[Task instructions]
Collect every line below that contains the word "reconstruction".

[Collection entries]

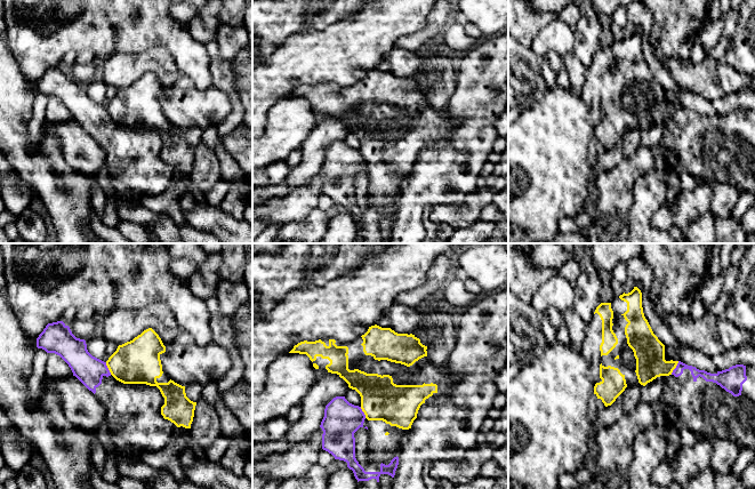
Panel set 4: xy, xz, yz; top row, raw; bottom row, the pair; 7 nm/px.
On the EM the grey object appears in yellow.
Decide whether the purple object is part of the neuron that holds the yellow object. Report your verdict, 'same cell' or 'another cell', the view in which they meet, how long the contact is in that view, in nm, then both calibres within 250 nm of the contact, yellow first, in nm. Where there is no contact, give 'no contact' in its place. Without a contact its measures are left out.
another cell | yz | 110 nm | 220/70 nm

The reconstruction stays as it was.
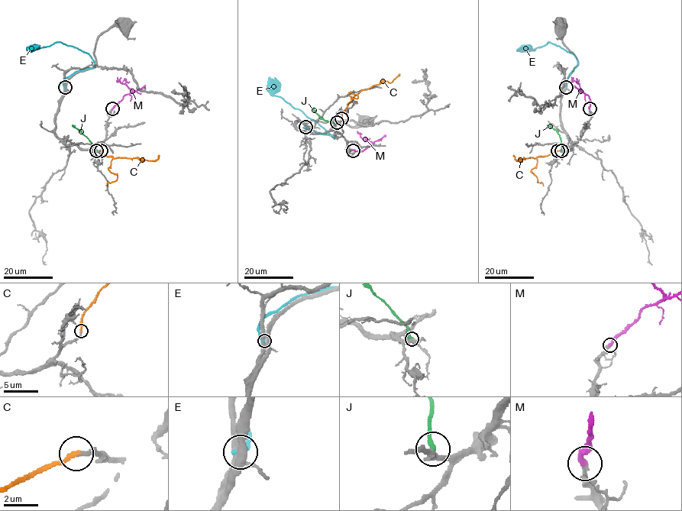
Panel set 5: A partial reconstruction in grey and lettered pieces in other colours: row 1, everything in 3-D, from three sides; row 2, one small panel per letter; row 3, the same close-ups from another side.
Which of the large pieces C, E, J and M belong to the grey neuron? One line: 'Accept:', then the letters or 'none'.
Accept: C, M

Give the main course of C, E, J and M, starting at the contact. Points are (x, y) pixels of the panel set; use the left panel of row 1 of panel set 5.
C: (101, 150), (104, 155), (114, 158), (155, 160), (159, 155)
E: (65, 87), (65, 79), (95, 66), (92, 58), (75, 47), (59, 42), (28, 50)
J: (96, 150), (72, 124)
M: (112, 108), (131, 92), (124, 84), (117, 80)

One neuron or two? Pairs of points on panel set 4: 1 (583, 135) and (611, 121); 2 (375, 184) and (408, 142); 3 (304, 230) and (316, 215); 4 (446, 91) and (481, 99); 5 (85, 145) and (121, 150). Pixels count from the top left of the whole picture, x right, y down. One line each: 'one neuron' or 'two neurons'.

[Solution to this problem]
The reconstruction stays as it was.
Panel set 5: A partial reconstruction in grey and lettered pieces in other colours: row 1, everything in 3-D, from three sides; row 2, one small panel per letter; row 3, the same close-ups from another side.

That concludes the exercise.